At least the larger panel will always give a return when touring. OK make it a 130 watt.

Ray.


----------



## billyhill (Jan 27, 2010)

Thanks Ray.I was going to ask if I could leave the solar panel connected to the battery when on hook-up but being a bit thick I forgot.


billy.


----------



## raynipper (Aug 4, 2008)

billyhill said:


> Thanks Ray.I was going to ask if I could leave the solar panel connected to the battery when on hook-up but being a bit thick I forgot. billy.


I do Billy.
But then we have the 130 watt with a controller.

As a solar panel will put out up to 17 volts when not tied to a battery, I think it would be OK when a charger is putting out up to 14 volts.
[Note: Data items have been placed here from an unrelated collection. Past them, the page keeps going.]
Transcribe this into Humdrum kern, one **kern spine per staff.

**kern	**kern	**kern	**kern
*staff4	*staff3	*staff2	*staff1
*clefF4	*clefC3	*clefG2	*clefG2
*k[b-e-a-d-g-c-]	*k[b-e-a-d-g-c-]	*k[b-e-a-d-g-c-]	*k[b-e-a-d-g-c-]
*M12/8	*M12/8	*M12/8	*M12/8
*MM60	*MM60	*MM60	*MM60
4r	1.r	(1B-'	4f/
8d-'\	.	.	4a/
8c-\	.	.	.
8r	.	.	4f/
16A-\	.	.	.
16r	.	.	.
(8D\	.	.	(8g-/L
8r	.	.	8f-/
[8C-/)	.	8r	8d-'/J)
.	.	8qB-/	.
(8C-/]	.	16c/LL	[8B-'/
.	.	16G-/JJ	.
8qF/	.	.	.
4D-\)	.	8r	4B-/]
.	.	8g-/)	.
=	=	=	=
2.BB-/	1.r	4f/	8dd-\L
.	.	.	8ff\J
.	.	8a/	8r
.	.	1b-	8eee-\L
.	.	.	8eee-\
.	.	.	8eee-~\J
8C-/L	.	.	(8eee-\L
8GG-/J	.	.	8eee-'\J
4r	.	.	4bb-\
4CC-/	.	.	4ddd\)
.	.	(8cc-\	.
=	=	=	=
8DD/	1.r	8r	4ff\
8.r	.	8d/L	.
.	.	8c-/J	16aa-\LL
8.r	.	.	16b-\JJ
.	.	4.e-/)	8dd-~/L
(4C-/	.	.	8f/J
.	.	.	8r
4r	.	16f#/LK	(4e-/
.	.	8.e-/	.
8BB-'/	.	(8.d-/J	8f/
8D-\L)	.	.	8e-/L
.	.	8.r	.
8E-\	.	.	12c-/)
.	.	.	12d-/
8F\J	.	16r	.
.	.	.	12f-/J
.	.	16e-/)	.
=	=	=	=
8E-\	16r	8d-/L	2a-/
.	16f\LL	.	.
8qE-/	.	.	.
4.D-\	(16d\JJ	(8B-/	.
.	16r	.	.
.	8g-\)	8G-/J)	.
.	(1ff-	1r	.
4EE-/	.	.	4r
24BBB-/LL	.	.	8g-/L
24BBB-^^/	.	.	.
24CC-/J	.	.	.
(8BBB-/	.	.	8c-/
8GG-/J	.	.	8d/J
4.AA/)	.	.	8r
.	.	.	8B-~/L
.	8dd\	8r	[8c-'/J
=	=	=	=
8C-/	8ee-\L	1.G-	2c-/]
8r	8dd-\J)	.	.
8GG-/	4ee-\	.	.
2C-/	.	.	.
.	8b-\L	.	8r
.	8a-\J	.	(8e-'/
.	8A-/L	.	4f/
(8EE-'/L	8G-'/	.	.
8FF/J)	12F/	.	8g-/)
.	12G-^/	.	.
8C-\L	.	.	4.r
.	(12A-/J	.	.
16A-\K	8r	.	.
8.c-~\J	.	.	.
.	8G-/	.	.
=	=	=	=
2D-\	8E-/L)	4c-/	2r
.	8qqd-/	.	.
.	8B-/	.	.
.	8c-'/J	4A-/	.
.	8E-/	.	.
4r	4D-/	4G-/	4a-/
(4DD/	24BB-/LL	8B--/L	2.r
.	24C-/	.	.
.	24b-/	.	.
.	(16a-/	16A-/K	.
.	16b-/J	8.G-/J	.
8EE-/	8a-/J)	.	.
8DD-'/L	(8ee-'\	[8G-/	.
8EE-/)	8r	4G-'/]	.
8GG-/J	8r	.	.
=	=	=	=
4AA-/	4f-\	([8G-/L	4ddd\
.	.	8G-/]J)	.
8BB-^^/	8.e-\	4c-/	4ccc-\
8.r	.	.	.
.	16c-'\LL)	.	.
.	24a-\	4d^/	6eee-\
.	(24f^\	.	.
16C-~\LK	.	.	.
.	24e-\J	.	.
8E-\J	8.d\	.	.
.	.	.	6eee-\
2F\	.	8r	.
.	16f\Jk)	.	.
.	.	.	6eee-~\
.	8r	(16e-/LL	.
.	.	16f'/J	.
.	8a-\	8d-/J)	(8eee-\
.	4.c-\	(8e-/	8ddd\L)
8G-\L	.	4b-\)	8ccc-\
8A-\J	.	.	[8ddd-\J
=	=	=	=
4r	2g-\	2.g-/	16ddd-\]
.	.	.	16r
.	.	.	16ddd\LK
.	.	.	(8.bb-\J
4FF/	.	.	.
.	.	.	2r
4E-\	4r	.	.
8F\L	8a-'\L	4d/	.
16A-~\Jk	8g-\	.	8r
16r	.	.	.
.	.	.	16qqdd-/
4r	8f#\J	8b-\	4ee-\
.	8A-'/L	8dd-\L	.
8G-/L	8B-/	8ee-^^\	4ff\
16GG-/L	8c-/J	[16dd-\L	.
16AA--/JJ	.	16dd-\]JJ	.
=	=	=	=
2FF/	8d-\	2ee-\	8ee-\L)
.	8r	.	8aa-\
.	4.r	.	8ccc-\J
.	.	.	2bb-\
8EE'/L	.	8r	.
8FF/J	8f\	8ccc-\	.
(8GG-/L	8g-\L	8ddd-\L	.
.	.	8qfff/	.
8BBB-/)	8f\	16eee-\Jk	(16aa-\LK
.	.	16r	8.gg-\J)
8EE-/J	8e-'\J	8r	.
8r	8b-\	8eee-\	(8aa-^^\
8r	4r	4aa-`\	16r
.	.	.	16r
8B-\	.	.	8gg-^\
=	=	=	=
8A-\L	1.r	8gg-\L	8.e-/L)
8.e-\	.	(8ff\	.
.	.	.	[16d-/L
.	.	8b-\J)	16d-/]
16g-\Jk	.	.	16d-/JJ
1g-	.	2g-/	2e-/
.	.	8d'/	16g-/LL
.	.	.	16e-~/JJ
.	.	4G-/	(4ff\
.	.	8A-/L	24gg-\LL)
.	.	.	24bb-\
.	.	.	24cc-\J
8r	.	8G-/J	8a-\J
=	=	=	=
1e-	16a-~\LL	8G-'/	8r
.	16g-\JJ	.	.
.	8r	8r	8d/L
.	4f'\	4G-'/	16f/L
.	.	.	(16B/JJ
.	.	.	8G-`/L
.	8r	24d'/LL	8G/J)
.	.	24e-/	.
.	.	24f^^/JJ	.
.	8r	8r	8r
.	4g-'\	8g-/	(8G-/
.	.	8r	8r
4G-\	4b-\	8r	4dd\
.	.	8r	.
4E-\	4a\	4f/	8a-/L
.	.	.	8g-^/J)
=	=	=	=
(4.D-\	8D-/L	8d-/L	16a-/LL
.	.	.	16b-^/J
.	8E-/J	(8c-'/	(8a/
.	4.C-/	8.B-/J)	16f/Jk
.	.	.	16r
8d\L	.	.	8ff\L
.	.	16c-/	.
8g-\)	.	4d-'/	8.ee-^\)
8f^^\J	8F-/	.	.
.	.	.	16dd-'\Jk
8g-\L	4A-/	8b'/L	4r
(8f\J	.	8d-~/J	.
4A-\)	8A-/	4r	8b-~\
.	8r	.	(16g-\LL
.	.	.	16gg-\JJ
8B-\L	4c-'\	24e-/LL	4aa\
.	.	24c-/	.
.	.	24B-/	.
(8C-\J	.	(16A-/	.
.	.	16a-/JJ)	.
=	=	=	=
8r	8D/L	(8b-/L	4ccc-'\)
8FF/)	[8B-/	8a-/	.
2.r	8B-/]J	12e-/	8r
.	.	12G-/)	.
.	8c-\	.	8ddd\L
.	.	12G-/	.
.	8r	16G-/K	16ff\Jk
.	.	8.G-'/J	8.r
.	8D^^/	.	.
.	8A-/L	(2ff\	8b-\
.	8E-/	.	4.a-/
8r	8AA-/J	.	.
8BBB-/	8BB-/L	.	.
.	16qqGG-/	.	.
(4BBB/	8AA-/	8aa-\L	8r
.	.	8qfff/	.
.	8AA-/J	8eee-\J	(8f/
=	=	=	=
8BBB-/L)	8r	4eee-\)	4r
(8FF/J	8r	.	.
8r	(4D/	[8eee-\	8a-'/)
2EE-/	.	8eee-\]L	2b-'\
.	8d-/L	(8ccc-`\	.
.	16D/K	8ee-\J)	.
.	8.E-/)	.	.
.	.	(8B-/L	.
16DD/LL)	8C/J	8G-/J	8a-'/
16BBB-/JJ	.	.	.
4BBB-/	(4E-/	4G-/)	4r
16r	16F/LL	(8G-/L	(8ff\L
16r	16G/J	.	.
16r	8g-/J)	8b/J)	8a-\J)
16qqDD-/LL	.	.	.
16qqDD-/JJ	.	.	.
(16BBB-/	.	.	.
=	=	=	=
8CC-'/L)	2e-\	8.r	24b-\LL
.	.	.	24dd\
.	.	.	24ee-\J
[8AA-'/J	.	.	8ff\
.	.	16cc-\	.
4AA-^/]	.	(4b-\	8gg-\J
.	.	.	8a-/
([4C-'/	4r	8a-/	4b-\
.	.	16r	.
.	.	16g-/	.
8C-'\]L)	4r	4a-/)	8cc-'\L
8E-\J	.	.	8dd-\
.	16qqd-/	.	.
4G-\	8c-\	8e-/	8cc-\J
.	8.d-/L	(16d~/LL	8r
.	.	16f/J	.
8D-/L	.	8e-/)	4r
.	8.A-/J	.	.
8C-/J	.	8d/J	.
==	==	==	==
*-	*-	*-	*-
Once again I'm sure there are more scientific and accurate replies on their way but yes is the simple answer.

I don't think you indicated weather it was the engine or house battery you needed to top up with the solar panel.
Once again my 130 watt will keep all three house and the engine battery at 13+ volts when just parked outside. But under cover I am plugged in and again all four batteries are on the van charger.

p.s. Just noticed you did say the leisure battery. Sorry.

Ray.


----------



## JohnsCrossMotorHomes (Jul 21, 2007)

billyhill said:


> Can anyone tell me what size solar panel I need (not fixed) to keep my leisure battery topped up while the van is in storage .It will only be for 4 weeks at a time as we use the van all year round.


You could always use one of these, sits on the dashboard, and cheap!

HERE

Peter


----------



## RichardnGill (Aug 31, 2006)

We have an 85 watt solar panel and in the winter that still keeps our van batteries top up. I have just been to our van and the Cab bat was on 12.6 v and the hab bats were on 12.8v. The van has not been used since the 3rd of Jan.

If you use anything less than 60W you might find in the winter when you need it the most it will not be able to keep your batteries topped up.

Also if you go for a larger panel you will be able to spend more time away from EHU.


Richard...


----------